Pensa um pouco menos na pós-modernidade e um pouco mais na humanidade e talvez te conheças com mais discernimento.
Os gatos e os automóveis
O que há de comum entre um gato e um automóvel? Ambos dão voltas. Segundo o anúncio russo Cats, o Smart fourfour dá voltas mais apertadas. É recordista na classe. Se o anúncio ao Smart pendura objectos nas caudas dos gatos, a Kotex cola-lhes fitas adesivas em diversas partes do corpo. O resultado é estranho (ver https://tendimag.com/2016/10/14/o-periodo/). Pobres gatos! E o pior ainda está para vir. No anúncio Funny Cat, o gato fica perdido de amores por um Toyota Corolla. Para andar no automóvel, repete acidente após acidente. Assim, desfruta do carro a caminho da clínica veterinária. As desventuras do gato fisgado provoca um misto de humor e compaixão. Que os gatos têm sete vidas atesta-o a parte final do anúncio: a pata do gato irrompe da sepultura.
Marca: Smart. Título : Cats. Agência : Decembrist. Direcção : Ivan Egorov. Rússia, Novembro 2016.
Marca: Toyota Corolla. Título: Cat. Agência: Saatchi & Saatchi New Zealand. Direcção: Hamish Rothwell. Nova Zelândia, Outubro 2012.
O ceptro e a consola
“O meu reino por um cavalo”
(William Shakespeare, Ricardo III)
Gonzalo Torrente Ballester escreveu, inspirado em Filipe IV de Espanha, a Crónica do Rei Pasmado (1989). Pois o rei do anúncio da Playstation 4 troca o prazer pasmado da corte pela violência gloriosa de um cavalo digital. “Follow the king in his journey to find his greatness”. Com a devida imersão, a emoção não é um espectáculo mas uma demanda e uma conquista. O tédio é o inimigo do homem electrónico; o poder e a adrenalina, o seu vício. O ceptro não é nada ao lado de uma consola. Quanto ao anúncio, pouco a dizer: como de costume, a Sony galopa a caminho da perfeição.
A música de fundo é uma adaptação, ao jeito dos videojogos, da canção Sweet Dreams (Are Made of This) dos Eurythmics (1983). Para além do vídeo oficial da canção original, acrescento a versão grotesca de Marylin Manson (1995). Estas interpretações são tão diferentes que não perdem em aparecer juntas.

Conjunto de itens
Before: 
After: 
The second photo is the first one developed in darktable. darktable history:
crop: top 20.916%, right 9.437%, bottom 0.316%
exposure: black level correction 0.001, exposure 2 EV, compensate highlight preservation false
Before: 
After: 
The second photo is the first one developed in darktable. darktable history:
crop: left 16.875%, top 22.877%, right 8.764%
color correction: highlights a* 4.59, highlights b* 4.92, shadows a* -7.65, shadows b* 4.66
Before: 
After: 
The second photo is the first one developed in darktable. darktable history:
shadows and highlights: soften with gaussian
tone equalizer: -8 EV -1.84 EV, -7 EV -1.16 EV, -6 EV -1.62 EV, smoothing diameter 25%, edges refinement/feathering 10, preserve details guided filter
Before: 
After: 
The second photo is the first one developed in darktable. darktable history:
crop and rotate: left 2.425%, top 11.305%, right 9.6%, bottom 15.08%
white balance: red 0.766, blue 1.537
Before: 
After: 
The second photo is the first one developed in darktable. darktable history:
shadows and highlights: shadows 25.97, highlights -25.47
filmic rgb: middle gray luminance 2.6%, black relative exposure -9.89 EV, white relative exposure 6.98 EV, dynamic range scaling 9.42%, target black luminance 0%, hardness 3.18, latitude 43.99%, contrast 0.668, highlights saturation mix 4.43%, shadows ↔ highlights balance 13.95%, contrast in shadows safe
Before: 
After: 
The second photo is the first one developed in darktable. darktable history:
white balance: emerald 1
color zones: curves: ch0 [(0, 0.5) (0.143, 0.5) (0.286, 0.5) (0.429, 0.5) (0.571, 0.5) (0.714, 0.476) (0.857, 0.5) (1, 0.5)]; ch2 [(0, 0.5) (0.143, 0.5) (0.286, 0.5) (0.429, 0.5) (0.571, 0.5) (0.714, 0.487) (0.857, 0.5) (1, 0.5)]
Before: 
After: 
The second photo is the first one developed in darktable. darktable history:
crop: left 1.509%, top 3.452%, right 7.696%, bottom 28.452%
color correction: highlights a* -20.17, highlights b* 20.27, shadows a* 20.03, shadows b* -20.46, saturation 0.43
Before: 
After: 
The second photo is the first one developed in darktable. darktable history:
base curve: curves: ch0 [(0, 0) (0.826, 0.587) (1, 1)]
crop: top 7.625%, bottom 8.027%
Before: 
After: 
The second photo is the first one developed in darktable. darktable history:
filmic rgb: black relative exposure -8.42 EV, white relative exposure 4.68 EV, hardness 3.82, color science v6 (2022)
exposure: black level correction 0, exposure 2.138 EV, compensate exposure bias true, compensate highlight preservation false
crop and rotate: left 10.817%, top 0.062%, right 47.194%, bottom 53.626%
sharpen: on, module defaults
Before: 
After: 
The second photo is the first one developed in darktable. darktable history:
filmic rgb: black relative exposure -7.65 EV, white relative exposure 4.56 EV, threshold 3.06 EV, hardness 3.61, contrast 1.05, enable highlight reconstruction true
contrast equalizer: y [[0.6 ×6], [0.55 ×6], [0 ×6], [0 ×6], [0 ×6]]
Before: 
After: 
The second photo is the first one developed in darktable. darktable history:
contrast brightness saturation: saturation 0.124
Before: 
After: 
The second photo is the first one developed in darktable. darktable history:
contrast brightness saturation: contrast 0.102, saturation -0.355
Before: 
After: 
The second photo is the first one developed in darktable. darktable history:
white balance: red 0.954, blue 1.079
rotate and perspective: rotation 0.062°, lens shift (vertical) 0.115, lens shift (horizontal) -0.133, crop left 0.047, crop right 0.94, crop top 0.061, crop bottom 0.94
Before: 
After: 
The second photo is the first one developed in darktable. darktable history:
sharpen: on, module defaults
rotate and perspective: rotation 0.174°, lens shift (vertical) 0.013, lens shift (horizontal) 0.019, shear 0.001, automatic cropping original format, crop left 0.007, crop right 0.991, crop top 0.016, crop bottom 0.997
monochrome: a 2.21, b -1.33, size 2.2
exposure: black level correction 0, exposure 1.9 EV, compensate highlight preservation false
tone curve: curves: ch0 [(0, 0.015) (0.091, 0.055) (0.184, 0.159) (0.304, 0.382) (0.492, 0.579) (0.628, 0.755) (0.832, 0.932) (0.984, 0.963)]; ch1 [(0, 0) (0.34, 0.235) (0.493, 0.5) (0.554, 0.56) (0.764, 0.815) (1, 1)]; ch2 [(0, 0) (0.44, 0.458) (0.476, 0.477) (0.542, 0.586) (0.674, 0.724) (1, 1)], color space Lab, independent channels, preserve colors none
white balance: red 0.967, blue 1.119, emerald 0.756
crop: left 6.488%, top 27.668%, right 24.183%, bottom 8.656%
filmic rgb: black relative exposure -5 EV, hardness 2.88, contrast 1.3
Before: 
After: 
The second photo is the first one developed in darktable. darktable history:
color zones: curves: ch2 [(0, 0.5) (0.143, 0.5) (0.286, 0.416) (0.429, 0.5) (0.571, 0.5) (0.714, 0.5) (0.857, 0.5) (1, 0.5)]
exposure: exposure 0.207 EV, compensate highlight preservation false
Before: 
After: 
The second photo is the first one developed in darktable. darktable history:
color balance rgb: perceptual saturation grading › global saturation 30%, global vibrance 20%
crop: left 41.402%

Tarefa atribuída
Consegue dar seguimento ao texto sobre anúncios publicitários, começando logo depois da sua última frase?

Resposta
Marca: Playstation 4. Título: The King. Agência: BBH (New York). Direcção: Martin de Thurah. Estados Unidos, Novembro 2016.
Eurythmics. Sweet Dreams (Are Made of This). Sweet Dreams. 1983.
Marylin Manson. Sweet Dreams (Are Made of This). Smells Like Children. 1995.
O monstro e a boneca
Por que motivo os humanos recorrem ao não humano para dizer o humano? Esta é uma pergunta repisada. Por quê convocar animais, bonecos, desenhos, marionetas, monstros, ciborgues? Na publicidade, no cinema, nos videojogos, nos vídeos musicais, na arte, na literatura… Será porque dão a ver, como diria o Principezinho, um esboço do essencial? Porque configuram uma alavanca para a imaginação? Estranha forma de olhar, estranha forma de espelho! Perante um monstro ou uma marioneta, somos compelidos, como diria McLuhan, a participar na comunicação. Passará o reconhecimento e a adesão pela ritualização fetichista da diferença? Qual seria o efeito emocional do anúncio da McDonald’s se a boneca fosse substituída por uma mulher? E se, no anúncio da Apple, Frankie fosse substituído por um modelo masculino?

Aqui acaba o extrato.